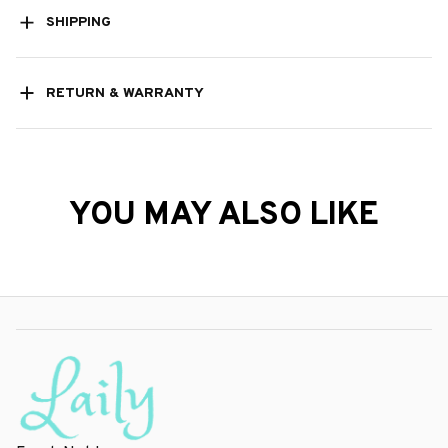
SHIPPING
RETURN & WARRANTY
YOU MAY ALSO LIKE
════════
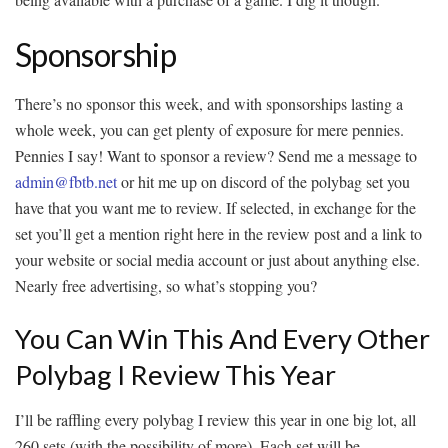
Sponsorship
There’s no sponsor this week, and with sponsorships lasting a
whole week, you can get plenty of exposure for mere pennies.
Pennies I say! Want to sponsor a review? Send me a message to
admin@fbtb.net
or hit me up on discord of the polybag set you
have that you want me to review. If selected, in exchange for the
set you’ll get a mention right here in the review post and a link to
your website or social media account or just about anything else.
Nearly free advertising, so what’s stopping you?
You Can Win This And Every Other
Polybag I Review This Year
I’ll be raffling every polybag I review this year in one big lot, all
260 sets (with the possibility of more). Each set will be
════════
> [Task to carry out] All lines in the data above from the one with "There’s no sponsor" through the one with "260 sets (with" must be repeated exactly, and no others.

> [Response for this exercise]
There’s no sponsor this week, and with sponsorships lasting a
whole week, you can get plenty of exposure for mere pennies.
Pennies I say! Want to sponsor a review? Send me a message to
admin@fbtb.net
or hit me up on discord of the polybag set you
have that you want me to review. If selected, in exchange for the
set you’ll get a mention right here in the review post and a link to
your website or social media account or just about anything else.
Nearly free advertising, so what’s stopping you?
You Can Win This And Every Other
Polybag I Review This Year
I’ll be raffling every polybag I review this year in one big lot, all
260 sets (with the possibility of more). Each set will be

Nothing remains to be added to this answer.